Non è una storia inventata, né un caso isolato. Migranti contro migranti, connazionali che incrociano i loro destini nella boscaglia, su fronti opposti. «Questo è il modus operandi alla frontiera terrestre turco-greca dal 2020. Ci è stato raccontato dozzine di volte da chi, sentendosi offrire l’incarico, non l’ha accettato, o da chi ha conosciuto qualcuno che lo svolgeva» conferma Natalie Gruber di Josoor International Solidarity, Ong austriaca che opera in zona. Il confine in questione, lungo il fiume Evros, è lo stesso che oltrepassavano a inizio febbraio i 19 migranti morti forse di freddo, trovati semi svestiti. «Hanno preso i miei compagni uno per uno, e di sette che eravamo siamo giunti a Salonicco in due. La polizia ti spoglia di tutto, abiti, soldi, documenti. Ti lasciano i pantaloni» racconta Omar, palestinese. Fa ancora più male sentirlo raccontare da un uomo non più giovane come Abdul Fattah, afghano di Mazar-i-Sharif, in viaggio con la moglie e cinque figli. Lo incontriamo fuori da un campo. «La polizia greca, in divisa, ci ha respinti in Turchia. Mi hanno fatto spogliare la giacca e lasciato senza, malgrado fosse inverno. Non mi hanno picchiato, quello accade ai ragazzi soli». Abdul Fattah è anche l’esempio delle sfiancanti, infinite attese che tocca sopportare, una volta entrati nel Paese: dopo un anno e 4 mesi ancora aspetta la prima intervista per l’asilo. Lo scorso giugno il Governo greco ha dichiarato la Turchia “Paese terzo sicuro” per le nazionalità che più di frequente chiedono protezione. «Così ora la prima intervista verte sulla permanenza in Turchia, non sui rischi in Afghanistan, Siria o Congo» spiega Ron Sangal di Medical International Volounteers. «Abbiamo visto molti fallire il primo colloquio, la gente ha paura, perché i respingimenti informali continuano».
Mentre negli ultimi mesi si è assistito a nuovi arrivi dal confine di terra (pochissimi dalle isole, che si svuotano) per tutti, con o senza asilo, le condizioni si fanno più precarie.

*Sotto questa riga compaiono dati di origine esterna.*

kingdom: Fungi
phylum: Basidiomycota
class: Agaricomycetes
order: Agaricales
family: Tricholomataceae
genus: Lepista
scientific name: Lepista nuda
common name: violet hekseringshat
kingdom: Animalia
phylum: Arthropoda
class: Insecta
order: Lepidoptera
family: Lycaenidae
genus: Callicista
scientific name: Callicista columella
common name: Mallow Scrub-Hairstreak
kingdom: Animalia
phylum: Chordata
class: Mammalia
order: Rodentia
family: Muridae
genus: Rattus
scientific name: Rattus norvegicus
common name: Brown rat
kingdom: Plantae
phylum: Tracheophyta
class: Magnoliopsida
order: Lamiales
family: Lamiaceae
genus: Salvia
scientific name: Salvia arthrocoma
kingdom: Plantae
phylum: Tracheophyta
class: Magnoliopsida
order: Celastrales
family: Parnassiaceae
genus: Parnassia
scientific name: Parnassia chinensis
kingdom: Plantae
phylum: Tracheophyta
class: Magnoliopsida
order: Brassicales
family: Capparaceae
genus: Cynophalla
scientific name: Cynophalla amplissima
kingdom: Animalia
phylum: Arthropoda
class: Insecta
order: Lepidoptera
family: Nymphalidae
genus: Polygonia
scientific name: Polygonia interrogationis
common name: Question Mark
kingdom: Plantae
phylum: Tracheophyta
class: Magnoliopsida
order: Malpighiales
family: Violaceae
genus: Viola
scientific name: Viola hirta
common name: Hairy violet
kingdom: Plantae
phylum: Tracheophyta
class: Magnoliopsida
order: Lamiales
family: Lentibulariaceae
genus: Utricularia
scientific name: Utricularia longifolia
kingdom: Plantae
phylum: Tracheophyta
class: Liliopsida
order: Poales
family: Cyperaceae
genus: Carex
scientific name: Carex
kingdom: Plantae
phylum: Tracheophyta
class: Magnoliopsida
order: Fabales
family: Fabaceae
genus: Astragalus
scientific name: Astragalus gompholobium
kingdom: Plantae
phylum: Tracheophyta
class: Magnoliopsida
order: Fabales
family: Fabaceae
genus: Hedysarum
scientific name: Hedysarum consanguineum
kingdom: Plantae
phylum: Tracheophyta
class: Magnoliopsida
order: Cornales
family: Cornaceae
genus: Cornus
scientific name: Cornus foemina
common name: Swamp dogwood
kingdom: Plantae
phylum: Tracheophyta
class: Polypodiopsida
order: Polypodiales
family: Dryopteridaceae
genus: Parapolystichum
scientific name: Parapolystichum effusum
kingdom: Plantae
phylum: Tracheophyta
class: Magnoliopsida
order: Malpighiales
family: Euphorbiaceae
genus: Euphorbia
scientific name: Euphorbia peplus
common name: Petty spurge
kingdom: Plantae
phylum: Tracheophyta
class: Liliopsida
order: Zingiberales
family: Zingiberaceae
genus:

Molti non hanno scelta se non tornare nei campi, altri affollano appartamenti. «Si affittano posti letto ma anche divani» spiega Lourdes Tello di Lighthouse Relief, che denuncia come, nel passaggio di gestione da Unhcr al governo greco della (magra) cash assistance, per quattro mesi le card dei richiedenti asilo siano rimaste vuote. «Ai nostri numeri d’emergenza ci chiedono sempre più cibo e latte per i bambini». Anche chi ottiene l’asilo si trova presto senza mezzi. Così è per Ismail, afghano che anni fa ha perduto una gamba in un’esplosione. Quando la sua richiesta è stata accettata ha dovuto liberare in fretta l’alloggio e si è rifugiato al campo di Malakasa. «Non ho più la cash card, ma con le stampelle non posso andare a raccogliere frutta, come gli altri». Nel campo di Eleonas, Abida, pachistana, ci invita nel container dove vive. I suoi tre figli sono nati qui e tra un mese nascerà la quarta. «Sono arrivata nel 2015, sette anni fa – dice, scandendo ogni lettera – Andare via illegalmente ci costerebbe 6.000 euro. Non li abbiamo».
C’è chi resta bloccato per anni e chi sta ripartendo. Per la rotta balcanica, dall’Albania, si attende la bella stagione. Chi può compra un passaporto falso. «Se ne trovano tanti online, ci sono gruppi Facebook specifici. Ti inviano le foto e cerchi chi ti somiglia», spiega Omar, il ragazzo palestinese. C’è, infine, chi non regge e si perde. Così accanto ai senzatetto greci siede anche qualche rifugiato. «Quelli che restano esclusi dagli aiuti sono i più giovani e soli» dice Artur Cipllaka di Refugees’ Refuge che con sandwich e tè, per strada, fa quello che può con i suoi volontari. «Se si arriva da una guerra, la mente già vacilla, i pensieri corrono, e se si resta bloccati ci si paralizza, si finisce per strada con droga e alcol a pochi euro. È come con quelle porte che, una volta usciti, si richiudono alle nostre spalle senza possibilità di riaprirle. La maniglia funziona solo dall’interno. Serve qualcuno che ci apra». Attivisti come Artur e i volontari di una miriade di Ong, in questi anni, hanno fatto di tutto per attutire i colpi delle misure imposte dalle autorità. Hanno tentato di riaprire qualche porta sbattuta addosso a chi, nell’Europa, ci aveva sperato davvero.